But the highlight of the five-school morning tour by members of the District 70 Board of Education Thursday, Oct. 4, had to be watching first-graders create terrariums.
“This is a blast to be out here to talk to students, teachers and principals and to understand why these improvements are helpful,” said board Vice President Tom Vickers after chatting with a first-grader about the dirt she scooped into her plastic container.
Four of seven District 70 school board members toured Butterfield, Adler Park, Copeland Manor, Highland Middle and Rockland schools from 9 a.m. to 1 p.m., viewing a variety of improvements made for the 2012-13 school year.
Board of Education members have toured the school buildings before, but those visits traditionally have fallen on a weekend with no students and teachers present. This tour was set up specifically to give the board members who could fit it into their work-day a view of the action.
“You can actually see it functioning as a school, not just an empty building,” Vickers said.
School Board President Maryann Ovassapian agreed that the school-day visit helped.
“I’m a very visual person. I like to see this,” Ovassapian said.
There’s no comparison, the board members agreed, to reading about an electronic automation board on paper and viewing it working in person.

# Material shown:
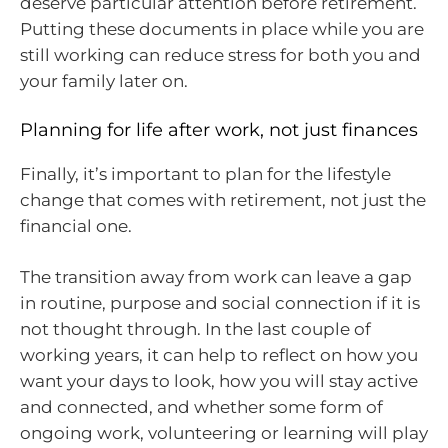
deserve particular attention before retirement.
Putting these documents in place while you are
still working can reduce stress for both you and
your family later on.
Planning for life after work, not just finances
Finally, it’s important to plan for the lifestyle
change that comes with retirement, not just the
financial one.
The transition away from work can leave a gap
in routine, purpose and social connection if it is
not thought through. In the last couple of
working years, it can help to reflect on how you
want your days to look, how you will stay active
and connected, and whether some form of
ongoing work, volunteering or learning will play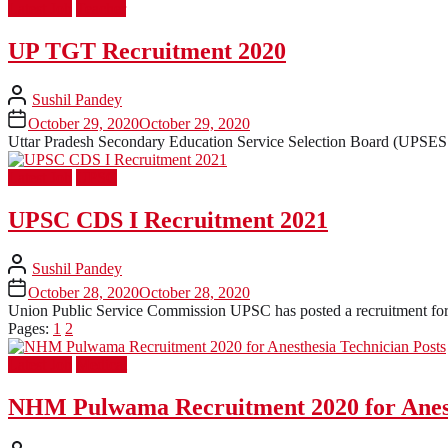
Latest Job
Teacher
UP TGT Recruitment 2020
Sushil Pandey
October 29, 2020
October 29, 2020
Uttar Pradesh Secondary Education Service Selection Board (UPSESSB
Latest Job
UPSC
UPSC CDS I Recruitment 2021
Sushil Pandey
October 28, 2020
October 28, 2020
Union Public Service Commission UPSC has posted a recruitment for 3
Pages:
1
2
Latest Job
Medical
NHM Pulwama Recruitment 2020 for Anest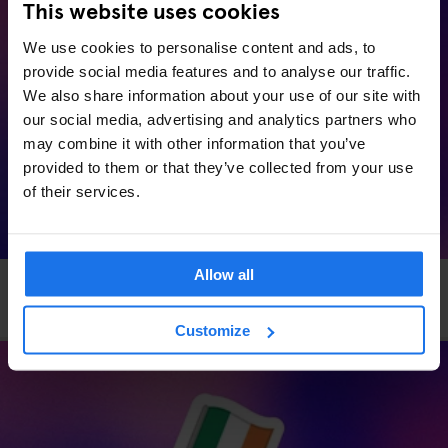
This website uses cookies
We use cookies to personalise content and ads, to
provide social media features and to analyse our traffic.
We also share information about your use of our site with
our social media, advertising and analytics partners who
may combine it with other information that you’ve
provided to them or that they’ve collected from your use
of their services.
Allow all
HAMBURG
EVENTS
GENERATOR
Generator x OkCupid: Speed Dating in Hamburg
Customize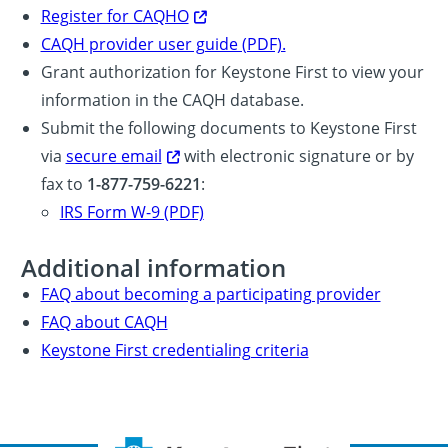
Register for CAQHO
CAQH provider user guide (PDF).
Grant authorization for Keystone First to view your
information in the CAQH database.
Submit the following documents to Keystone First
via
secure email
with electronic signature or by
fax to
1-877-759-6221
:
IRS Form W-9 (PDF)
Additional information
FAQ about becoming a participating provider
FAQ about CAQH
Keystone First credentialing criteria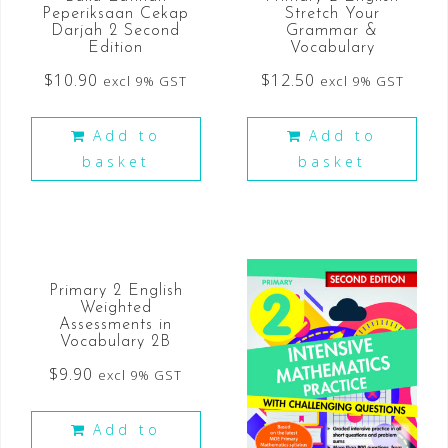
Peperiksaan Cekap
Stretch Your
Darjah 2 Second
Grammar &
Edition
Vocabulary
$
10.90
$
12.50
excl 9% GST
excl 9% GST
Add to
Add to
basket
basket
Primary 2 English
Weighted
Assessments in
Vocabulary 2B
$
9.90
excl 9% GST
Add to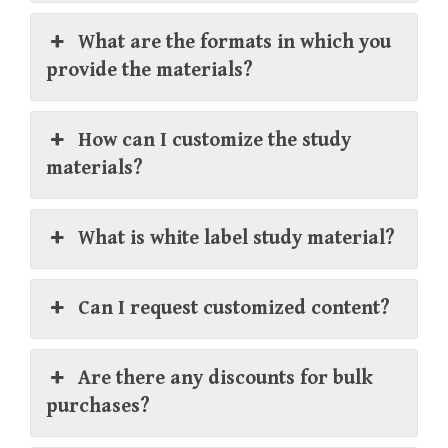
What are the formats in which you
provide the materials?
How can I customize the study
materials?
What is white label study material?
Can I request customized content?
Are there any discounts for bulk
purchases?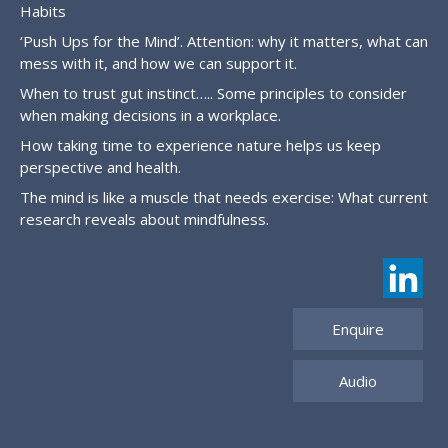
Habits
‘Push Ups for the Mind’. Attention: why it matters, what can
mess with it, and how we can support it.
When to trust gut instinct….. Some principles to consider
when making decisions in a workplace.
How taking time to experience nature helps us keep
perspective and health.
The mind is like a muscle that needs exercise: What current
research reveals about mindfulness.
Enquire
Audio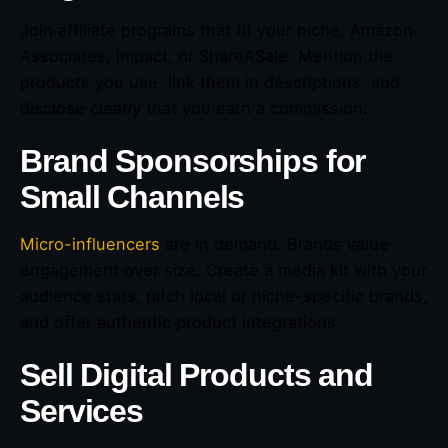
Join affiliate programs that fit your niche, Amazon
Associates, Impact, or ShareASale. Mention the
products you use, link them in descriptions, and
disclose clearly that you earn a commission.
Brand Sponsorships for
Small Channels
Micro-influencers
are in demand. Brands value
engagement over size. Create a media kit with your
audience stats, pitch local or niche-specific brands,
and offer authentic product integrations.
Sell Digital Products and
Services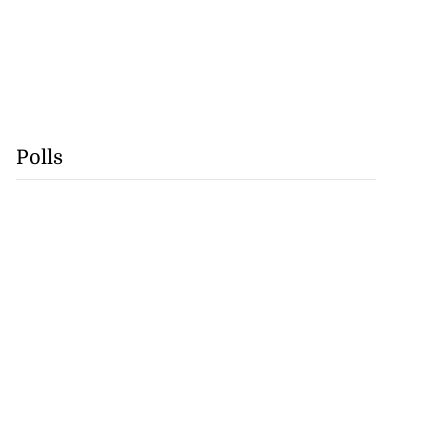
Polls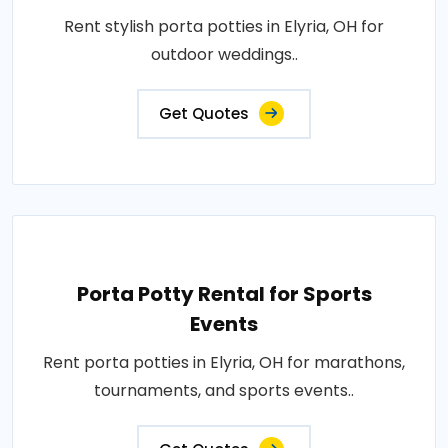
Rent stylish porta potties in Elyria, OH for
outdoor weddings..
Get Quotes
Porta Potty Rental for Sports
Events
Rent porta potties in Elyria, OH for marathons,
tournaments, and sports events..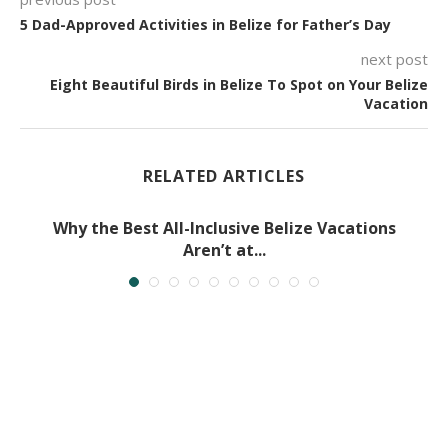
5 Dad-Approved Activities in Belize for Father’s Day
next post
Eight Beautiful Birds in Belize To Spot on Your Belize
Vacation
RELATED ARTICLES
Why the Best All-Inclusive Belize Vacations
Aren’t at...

---

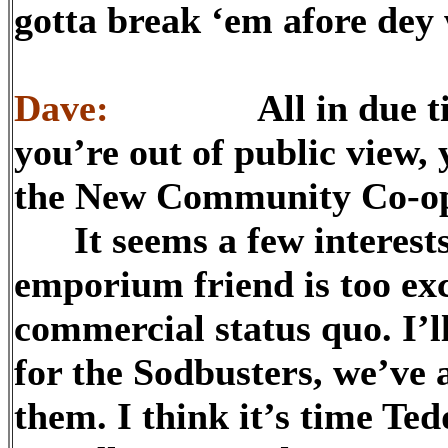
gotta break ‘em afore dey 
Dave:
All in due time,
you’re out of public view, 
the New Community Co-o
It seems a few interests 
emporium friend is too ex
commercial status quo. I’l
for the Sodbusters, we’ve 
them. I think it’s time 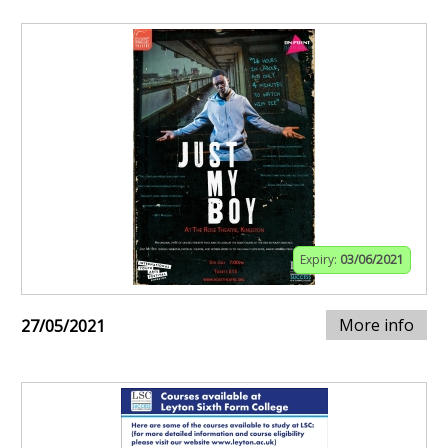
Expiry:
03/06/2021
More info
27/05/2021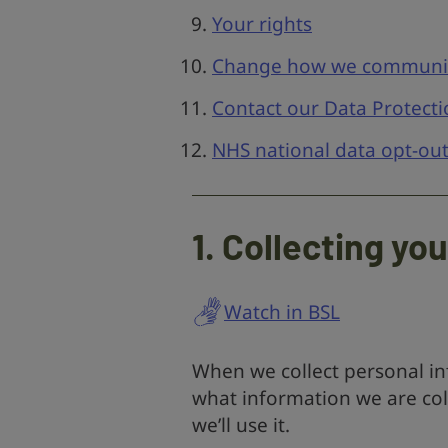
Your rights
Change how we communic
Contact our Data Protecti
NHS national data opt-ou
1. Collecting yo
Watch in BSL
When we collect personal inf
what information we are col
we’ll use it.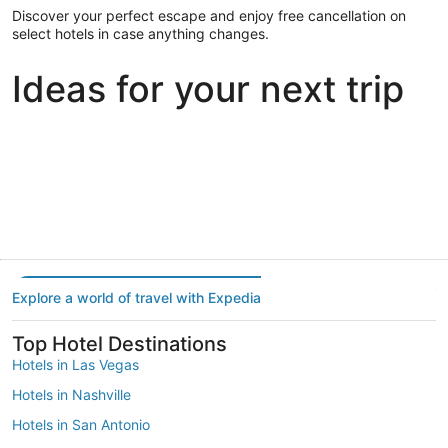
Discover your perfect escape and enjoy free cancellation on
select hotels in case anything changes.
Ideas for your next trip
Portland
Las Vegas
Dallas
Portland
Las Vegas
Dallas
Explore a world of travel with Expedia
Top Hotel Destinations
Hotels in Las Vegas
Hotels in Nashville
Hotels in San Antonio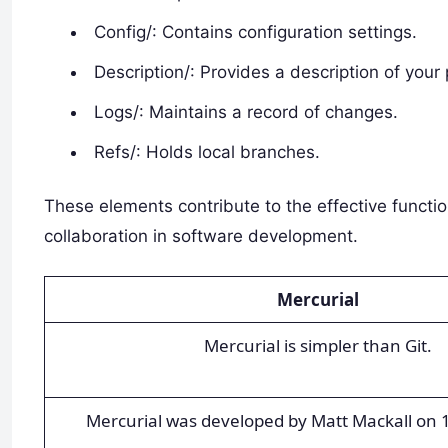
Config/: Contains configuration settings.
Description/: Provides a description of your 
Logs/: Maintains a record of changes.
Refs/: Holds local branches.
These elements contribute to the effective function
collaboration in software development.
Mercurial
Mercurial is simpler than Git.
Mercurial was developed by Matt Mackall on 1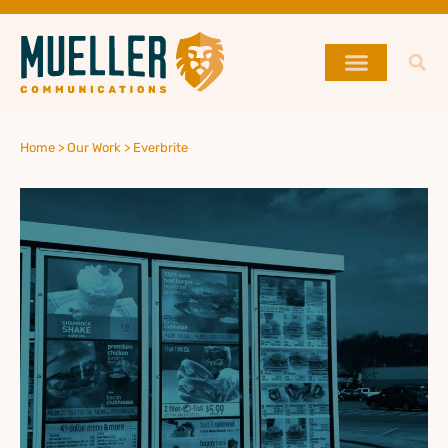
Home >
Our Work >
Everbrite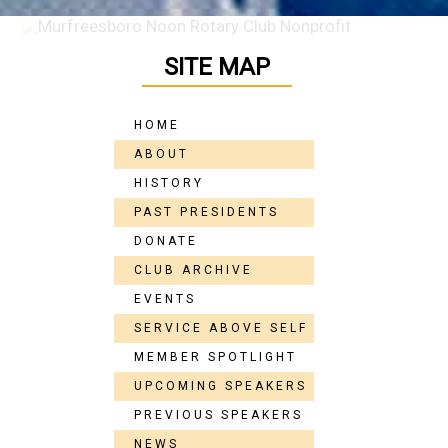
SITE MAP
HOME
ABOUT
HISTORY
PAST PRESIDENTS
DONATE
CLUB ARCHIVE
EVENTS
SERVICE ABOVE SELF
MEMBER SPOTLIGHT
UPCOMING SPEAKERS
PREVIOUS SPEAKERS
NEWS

...

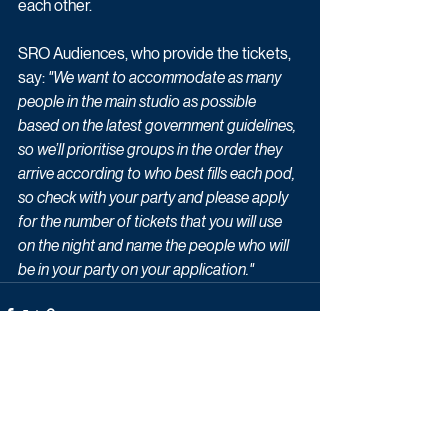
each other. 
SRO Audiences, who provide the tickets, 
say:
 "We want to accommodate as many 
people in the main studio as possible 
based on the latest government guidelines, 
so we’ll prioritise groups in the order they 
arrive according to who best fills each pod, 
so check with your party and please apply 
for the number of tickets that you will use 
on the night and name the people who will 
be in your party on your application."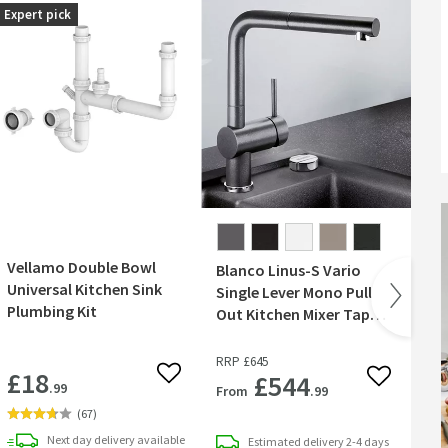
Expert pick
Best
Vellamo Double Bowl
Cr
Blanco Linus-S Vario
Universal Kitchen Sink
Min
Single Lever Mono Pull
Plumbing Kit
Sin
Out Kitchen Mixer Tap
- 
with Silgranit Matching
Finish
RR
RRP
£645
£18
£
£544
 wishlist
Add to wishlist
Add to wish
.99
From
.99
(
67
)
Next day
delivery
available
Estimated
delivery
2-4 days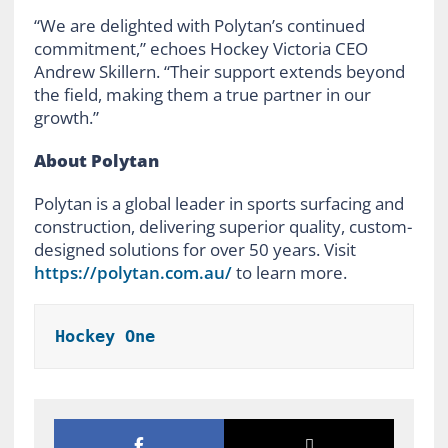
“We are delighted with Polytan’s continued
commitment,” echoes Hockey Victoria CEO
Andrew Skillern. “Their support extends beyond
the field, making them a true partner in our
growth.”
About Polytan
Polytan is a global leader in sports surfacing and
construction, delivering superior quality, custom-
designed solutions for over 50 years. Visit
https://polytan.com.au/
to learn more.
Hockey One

# Tasks to carry out:
1. Repeat the part of the school board tour passage starting at "But the highlight" and ending at "her plastic container.".
2. According to the school board tour passage, when were board members' earlier visits to the school buildings usually held?
The entries are separate from the passage about the school board tour.

# Exercise solutions:
1.
But the highlight of the five-school morning tour by members of the District 70 Board of Education Thursday, Oct. 4, had to be watching first-graders create terrariums.
“This is a blast to be out here to talk to students, teachers and principals and to understand why these improvements are helpful,” said board Vice President Tom Vickers after chatting with a first-grader about the dirt she scooped into her plastic container.

2. On a weekend, with no students or teachers present.